Data excerpts

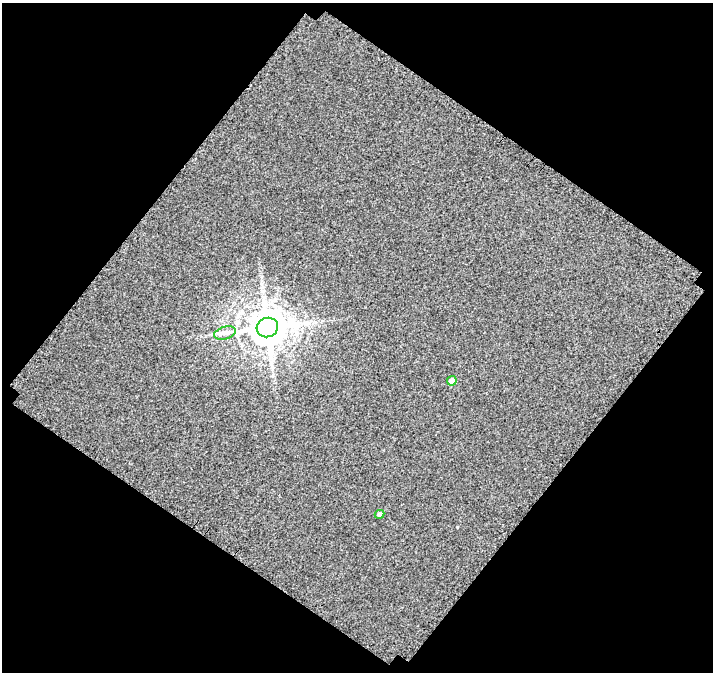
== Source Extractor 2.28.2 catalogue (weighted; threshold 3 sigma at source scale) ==
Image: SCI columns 50-760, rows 70-739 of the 806 x 809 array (HDU 1 of 3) = the unmasked area's bounding box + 8 px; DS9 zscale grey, full resolution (1 PNG px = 1 image px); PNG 715 x 674 px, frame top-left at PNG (2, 3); each listed source drawn as its Kron ellipse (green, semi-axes under 4 px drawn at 4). Shown black and unused: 49% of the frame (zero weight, under 3 of 4 exposures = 20% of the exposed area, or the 3 px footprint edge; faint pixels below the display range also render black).
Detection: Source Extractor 2.28.2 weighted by HDU 2 'WHT'. Background 0.00395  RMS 0.063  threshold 0.284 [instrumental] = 3 sigma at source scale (4.5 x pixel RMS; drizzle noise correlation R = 1.50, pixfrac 1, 0.0396/0.0396 arcsec/px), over >= 5 px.
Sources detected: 4; all 4 listed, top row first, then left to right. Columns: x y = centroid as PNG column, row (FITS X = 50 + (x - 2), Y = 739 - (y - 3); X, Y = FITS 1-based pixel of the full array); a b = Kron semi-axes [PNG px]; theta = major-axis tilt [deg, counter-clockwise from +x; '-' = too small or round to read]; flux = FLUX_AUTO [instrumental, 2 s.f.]
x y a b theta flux
267 328 11 9 23 18000
225 333 11 6 15 31
452 381 5 4 - 59
379 514 5 4 - 19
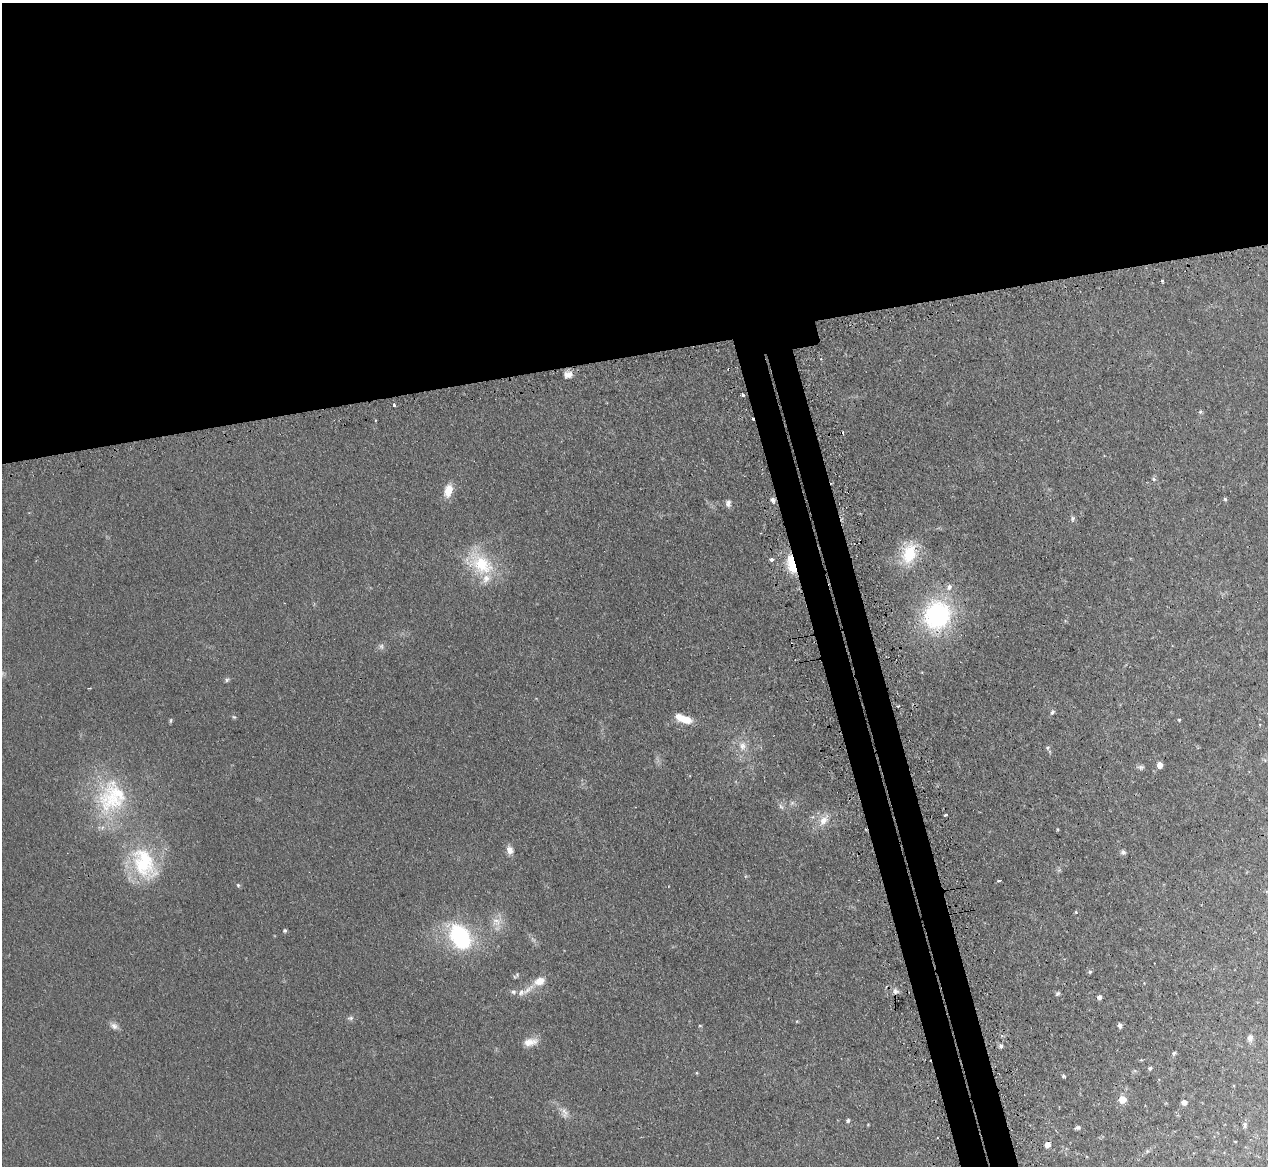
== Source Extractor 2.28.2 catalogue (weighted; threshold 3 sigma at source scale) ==
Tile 2 of 4 x 4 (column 2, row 1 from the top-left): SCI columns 1301-2566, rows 3657-4820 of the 5131 x 5103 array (HDU 1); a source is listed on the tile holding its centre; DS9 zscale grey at full resolution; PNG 1270 x 1168 px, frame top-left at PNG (2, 3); no overlay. Shown black and unused: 33% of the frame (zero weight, under 2 of 3 exposures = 4% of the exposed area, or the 3 px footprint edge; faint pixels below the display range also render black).
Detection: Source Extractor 2.28.2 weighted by HDU 2 'WHT'; one run over the whole footprint, this tile lists its part. Background 0.0864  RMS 0.0083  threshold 0.0374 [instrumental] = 3 sigma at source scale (4.5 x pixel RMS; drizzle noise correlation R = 1.50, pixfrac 1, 0.05/0.05 arcsec/px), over >= 5 px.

= TASK DIRECTIONS =
Which lines of the listing above contain the string "Extractor", with case counting? Gather each of them, copied in full.

= RESPONSE TO THIS EXERCISE =
== Source Extractor 2.28.2 catalogue (weighted; threshold 3 sigma at source scale) ==
Detection: Source Extractor 2.28.2 weighted by HDU 2 'WHT'. Background 0.00395  RMS 0.063  threshold 0.284 [instrumental] = 3 sigma at source scale (4.5 x pixel RMS; drizzle noise correlation R = 1.50, pixfrac 1, 0.0396/0.0396 arcsec/px), over >= 5 px.
== Source Extractor 2.28.2 catalogue (weighted; threshold 3 sigma at source scale) ==
Detection: Source Extractor 2.28.2 weighted by HDU 2 'WHT'; one run over the whole footprint, this tile lists its part. Background 0.0864  RMS 0.0083  threshold 0.0374 [instrumental] = 3 sigma at source scale (4.5 x pixel RMS; drizzle noise correlation R = 1.50, pixfrac 1, 0.05/0.05 arcsec/px), over >= 5 px.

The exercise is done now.